Aprobadas las reformas, y con suerte las leyes reglamentarias, la vida nacional reemprenderá su paso.

Estamos en entretiempo. El otoño quedó atrás pero el invierno que se anuncia aún no se instala.

Legislativamente los tiempos también son inciertos. Hay amplio margen para llenar los noticiarios y ruedas de prensa de declaraciones confusas que cumplen la función de prolongar la espera hasta que las fichas caigan en su lugar.

Hay oportunidad para lucimientos inocuos cuando los secretarios de Estado invaden los espacios de sus colegas informando y evaluando sobre temas que no les atañen: como Gobernación hablando de Relaciones Exteriores o de Educación. Se desvía la atención del público para presentarle los restos humeantes del avión mexicano “inhabilitado” en Venezuela, los apresamientos de algunos operadores del crimen organizado, y se acrecienta la indignación por el espionaje internacional político-militar norteamericano. No faltan aventuras seriadas sobre un imponente tiburón blanco. Todos son entretenimiento al margen de lo que verdaderamente urge, ni la no-anulación del desfile del 20 porque nunca se anunció.

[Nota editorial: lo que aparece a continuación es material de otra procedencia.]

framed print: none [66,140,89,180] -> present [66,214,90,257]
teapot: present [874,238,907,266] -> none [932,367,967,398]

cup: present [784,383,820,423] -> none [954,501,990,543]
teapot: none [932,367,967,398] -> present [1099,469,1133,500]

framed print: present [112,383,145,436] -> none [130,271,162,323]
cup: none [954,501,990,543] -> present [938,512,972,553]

Estamos marcando paso. Las reformas más importantes, la energética y la política, pendientes de discutirse, definirse y aprobarse, son temas todavía en vitrina, expuestos a las más dispares especulaciones.

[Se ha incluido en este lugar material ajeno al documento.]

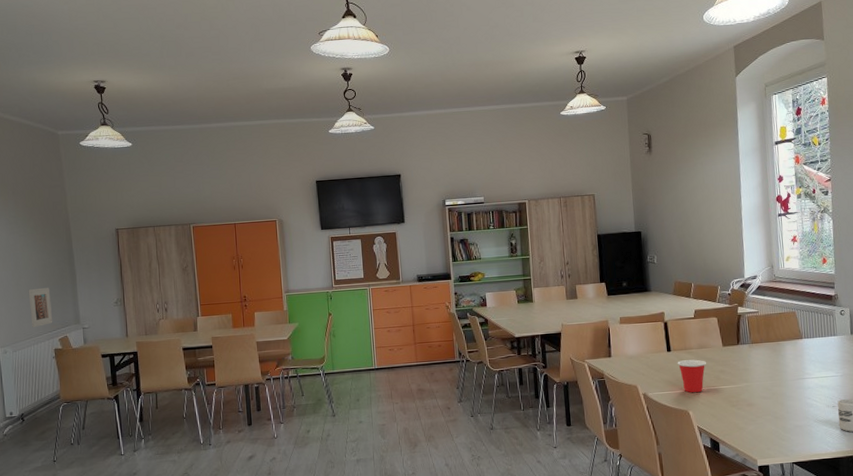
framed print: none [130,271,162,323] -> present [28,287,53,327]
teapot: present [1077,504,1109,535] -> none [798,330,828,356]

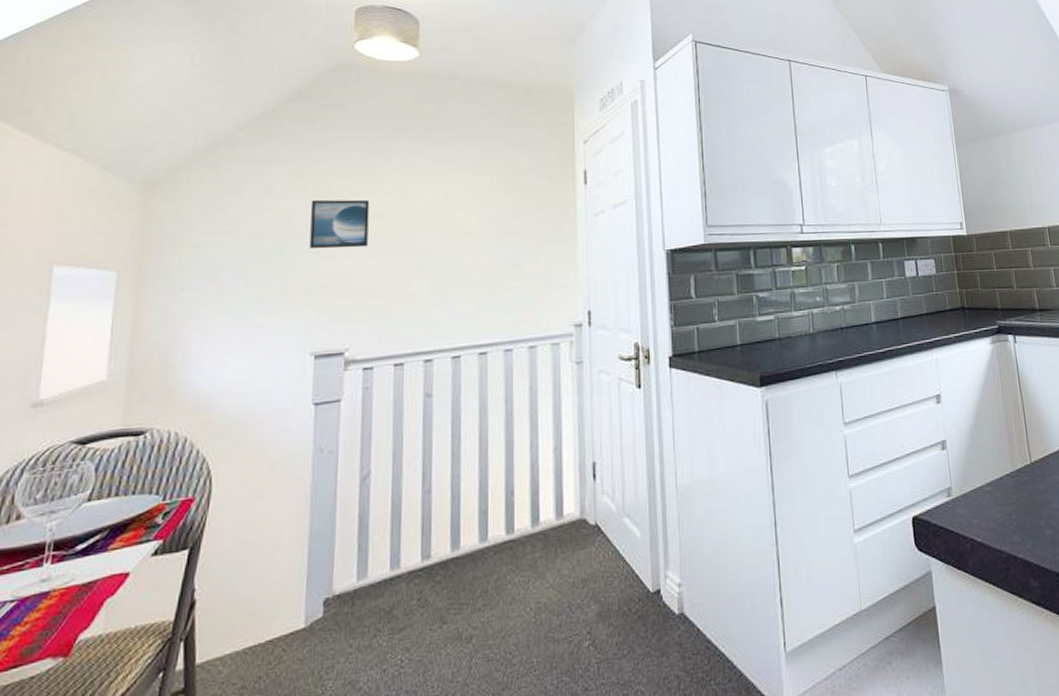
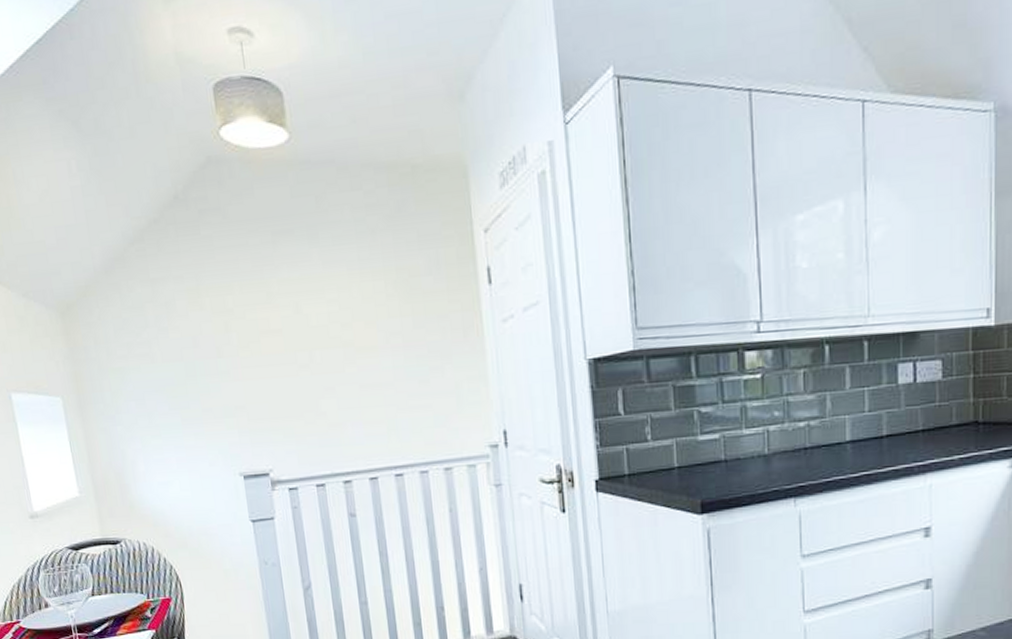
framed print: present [309,199,370,249] -> none [211,315,272,371]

En lo económico, suspenso. Los índices macro que fluctúan y confunden no sólo son nuestros. Estados Unidos, Europa, Japón y hasta la misma China, sueltan al mundo noticias contradictorias sobre sus futuros. El mundo desarrollado vacila entre seguir fiel a las políticas de disciplina fiscal y financiera que lo llevaron a desastrosas brechas sociales o decidirse por los programas de estímulos y apoyos populares. No hay mapas claros que sirvan de guía. La confusión en los gobiernos está a la vista de todos. La respuesta brota en violentos reclamos callejeros. Hay además genuina alarma. El año catorce guarda muchas incógnitas. La planeación se torna casi imposible.

En este escenario confuso, los ciudadanos no debemos aceptar que las decisiones que afectan a nuestra vida y familia queden más allá de nuestro alcance. Por el contrario, es exactamente al revés. Es ahora el preciso momento en el que los múltiples factores que determinan el futuro son bien identificables. La corrupción y sus compañeras la impunidad, la ignorancia y la irresponsabilidad son factores que, siendo lacras de la comunidad, en realidad son vicios de dimensión personal. Si no los corregimos individualmente, de poco servirá atravesar el desorden general para hacernos oír con energía y emplear los instrumentos que la democracia nos depara para hacer valer nuestros legítimos intereses que sentimos peligrar. El degradado ambiente social, producto de la suma de nuestras actuaciones, lo impedirá.

No hay que aceptar, por otra parte, que los que ahora están en el poder determinando la suerte de las reformas legislativas más centrales para la vida nacional, lo hagan actuando como si el mandato que les hemos otorgado en las urnas autorizara sus imprevisibles y personales conveniencias despreciando las de la comunidad.

Este entretiempo no va a durar mucho. Aprobadas las reformas, y con suerte las leyes reglamentarias que éstas implican, la vida nacional reemprenderá su paso. Será entonces cuando veamos si aprendimos a controlar, en este entretiempo, a los que nos representan, obligándolos a actuar conforme a sus responsabilidades.

Los tiempos políticos pasan rápido, pero las oportunidades que tiene el pueblo para orientar los rumbos hacia el progreso y la equidad nunca se interrumpen.

El siglo XXI, con el creciente instrumental tecnológico de comunicación del que disponen individuos y grupos de vocación social, se perfilará en la historia como la época en que más y con mayor rapidez se pudo avanzar hacia la democracia plena. Es vital que se haga uso de este instrumental con propósitos constructivos y solidarios, y evitar que sea utilizado con fines de destrucción social.

En todo ello la actitud personal imperará.